Scan the data below. Pull out each line where "занятий" occurs.
─── Input for this task ───
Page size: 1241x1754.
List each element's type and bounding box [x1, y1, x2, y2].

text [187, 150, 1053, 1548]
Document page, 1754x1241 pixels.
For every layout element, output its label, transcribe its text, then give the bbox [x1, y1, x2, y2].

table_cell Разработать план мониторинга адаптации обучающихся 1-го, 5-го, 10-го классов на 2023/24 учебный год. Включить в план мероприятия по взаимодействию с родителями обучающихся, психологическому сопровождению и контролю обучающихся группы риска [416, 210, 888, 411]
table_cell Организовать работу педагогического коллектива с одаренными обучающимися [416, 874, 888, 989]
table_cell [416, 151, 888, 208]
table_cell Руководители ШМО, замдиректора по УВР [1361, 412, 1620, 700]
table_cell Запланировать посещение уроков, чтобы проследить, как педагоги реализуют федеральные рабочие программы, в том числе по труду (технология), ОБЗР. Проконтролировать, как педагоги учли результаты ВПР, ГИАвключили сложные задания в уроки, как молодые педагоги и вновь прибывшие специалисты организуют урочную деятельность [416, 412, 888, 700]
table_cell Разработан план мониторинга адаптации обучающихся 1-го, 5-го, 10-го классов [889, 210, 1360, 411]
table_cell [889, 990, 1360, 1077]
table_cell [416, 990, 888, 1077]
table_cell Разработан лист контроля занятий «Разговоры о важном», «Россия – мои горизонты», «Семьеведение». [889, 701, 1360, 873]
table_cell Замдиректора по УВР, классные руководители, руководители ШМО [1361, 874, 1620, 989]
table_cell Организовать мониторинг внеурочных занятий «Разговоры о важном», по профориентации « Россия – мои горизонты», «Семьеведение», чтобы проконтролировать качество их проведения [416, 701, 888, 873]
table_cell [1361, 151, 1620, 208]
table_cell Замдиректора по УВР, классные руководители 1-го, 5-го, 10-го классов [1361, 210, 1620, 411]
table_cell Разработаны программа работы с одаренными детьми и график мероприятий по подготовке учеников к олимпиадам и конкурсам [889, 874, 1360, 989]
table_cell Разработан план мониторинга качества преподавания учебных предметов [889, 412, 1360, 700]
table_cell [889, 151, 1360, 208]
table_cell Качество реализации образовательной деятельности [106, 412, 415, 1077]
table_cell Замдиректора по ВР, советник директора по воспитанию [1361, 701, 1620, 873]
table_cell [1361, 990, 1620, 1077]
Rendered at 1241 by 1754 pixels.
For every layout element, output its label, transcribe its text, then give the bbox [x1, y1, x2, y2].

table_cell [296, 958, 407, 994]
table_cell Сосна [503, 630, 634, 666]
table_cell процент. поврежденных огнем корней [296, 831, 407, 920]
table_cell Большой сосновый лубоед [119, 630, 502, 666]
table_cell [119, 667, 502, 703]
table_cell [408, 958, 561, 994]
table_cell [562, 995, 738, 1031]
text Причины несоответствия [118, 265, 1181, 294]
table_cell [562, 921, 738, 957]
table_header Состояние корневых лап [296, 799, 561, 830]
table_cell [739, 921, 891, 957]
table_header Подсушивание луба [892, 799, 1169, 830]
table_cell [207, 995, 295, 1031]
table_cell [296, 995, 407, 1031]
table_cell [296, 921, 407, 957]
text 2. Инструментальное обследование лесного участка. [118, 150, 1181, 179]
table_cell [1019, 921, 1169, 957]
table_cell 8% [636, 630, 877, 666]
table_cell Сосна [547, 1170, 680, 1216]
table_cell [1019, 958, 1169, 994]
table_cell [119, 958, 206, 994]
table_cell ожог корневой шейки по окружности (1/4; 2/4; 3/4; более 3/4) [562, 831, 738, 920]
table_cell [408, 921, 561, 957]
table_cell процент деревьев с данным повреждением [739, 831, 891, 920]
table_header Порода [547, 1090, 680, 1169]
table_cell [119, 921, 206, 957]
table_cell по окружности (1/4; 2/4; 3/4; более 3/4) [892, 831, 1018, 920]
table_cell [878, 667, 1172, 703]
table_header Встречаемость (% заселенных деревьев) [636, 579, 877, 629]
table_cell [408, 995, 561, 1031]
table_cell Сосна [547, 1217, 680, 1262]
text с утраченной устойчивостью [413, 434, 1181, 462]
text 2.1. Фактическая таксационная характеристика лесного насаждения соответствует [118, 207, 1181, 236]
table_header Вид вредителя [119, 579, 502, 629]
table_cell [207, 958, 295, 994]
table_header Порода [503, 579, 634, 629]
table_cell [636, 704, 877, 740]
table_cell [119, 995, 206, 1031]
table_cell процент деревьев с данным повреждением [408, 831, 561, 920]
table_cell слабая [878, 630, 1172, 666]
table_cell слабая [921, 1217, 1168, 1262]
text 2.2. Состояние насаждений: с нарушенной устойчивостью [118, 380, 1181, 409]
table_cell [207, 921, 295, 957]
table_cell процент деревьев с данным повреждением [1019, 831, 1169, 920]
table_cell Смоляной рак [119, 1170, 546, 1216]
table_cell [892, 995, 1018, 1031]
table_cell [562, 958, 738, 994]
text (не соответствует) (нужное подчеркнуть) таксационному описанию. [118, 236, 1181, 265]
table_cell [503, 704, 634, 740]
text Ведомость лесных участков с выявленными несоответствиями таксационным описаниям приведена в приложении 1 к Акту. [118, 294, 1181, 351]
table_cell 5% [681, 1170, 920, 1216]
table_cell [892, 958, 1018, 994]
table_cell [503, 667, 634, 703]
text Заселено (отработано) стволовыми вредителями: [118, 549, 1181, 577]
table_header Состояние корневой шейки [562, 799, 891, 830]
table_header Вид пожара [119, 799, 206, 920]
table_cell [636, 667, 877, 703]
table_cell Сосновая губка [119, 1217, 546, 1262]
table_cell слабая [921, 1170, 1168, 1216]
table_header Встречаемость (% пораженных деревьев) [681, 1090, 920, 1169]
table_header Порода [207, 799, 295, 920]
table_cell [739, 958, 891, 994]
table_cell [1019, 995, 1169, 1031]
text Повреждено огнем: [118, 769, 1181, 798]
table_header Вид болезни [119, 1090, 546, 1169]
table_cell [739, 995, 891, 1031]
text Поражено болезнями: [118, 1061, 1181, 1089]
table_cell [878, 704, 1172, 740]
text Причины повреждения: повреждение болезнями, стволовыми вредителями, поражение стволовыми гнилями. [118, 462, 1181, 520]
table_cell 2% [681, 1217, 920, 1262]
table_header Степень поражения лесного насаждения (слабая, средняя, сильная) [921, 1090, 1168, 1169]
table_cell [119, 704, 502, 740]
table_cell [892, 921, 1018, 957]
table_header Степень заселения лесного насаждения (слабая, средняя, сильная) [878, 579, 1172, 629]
───
Solution to this problem:
table_cell Разработан лист контроля занятий «Разговоры о важном», «Россия – мои горизонты», «Семьеведение». [889, 701, 1360, 873]
table_cell Организовать мониторинг внеурочных занятий «Разговоры о важном», по профориентации « Россия – мои горизонты», «Семьеведение», чтобы проконтролировать качество их проведения [416, 701, 888, 873]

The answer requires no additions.